▸ A fazer
Reproduza sem nenhuma alteração as linhas de texto de todas as entradas, deixando as imagens de fora.

----

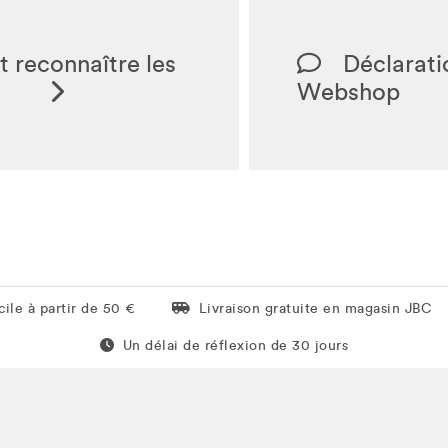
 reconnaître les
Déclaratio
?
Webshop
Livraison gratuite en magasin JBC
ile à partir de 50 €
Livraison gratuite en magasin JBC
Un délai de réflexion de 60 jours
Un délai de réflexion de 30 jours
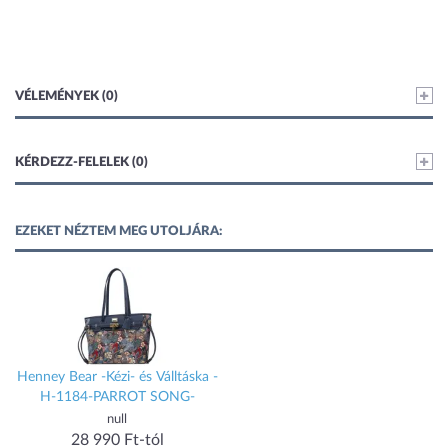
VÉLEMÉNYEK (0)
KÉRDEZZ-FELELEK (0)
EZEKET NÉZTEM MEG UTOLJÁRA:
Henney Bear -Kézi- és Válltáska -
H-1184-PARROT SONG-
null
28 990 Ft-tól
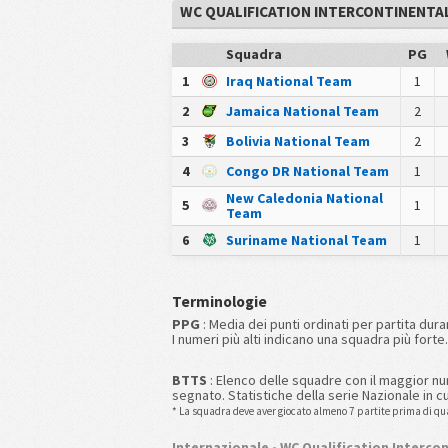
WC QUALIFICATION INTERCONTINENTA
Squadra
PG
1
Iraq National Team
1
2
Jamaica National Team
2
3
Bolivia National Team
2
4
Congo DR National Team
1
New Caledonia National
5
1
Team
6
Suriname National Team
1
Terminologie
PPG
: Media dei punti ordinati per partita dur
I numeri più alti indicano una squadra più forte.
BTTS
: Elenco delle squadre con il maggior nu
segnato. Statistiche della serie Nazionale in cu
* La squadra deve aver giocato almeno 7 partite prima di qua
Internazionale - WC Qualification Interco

----

▸ Resposta
 reconnaître les
Déclaratio
?
Webshop
Livraison gratuite en magasin JBC
ile à partir de 50 €
Livraison gratuite en magasin JBC
Un délai de réflexion de 60 jours
Un délai de réflexion de 30 jours
VÉLEMÉNYEK (0)
KÉRDEZZ-FELELEK (0)
EZEKET NÉZTEM MEG UTOLJÁRA:
Henney Bear -Kézi- és Válltáska -
H-1184-PARROT SONG-
null
28 990 Ft-tól
WC QUALIFICATION INTERCONTINENTA
Squadra
PG
1
Iraq National Team
1
2
Jamaica National Team
2
3
Bolivia National Team
2
4
Congo DR National Team
1
New Caledonia National
5
1
Team
6
Suriname National Team
1
Terminologie
PPG
: Media dei punti ordinati per partita dur
I numeri più alti indicano una squadra più forte.
BTTS
: Elenco delle squadre con il maggior nu
segnato. Statistiche della serie Nazionale in cu
* La squadra deve aver giocato almeno 7 partite prima di qua
Internazionale - WC Qualification Interco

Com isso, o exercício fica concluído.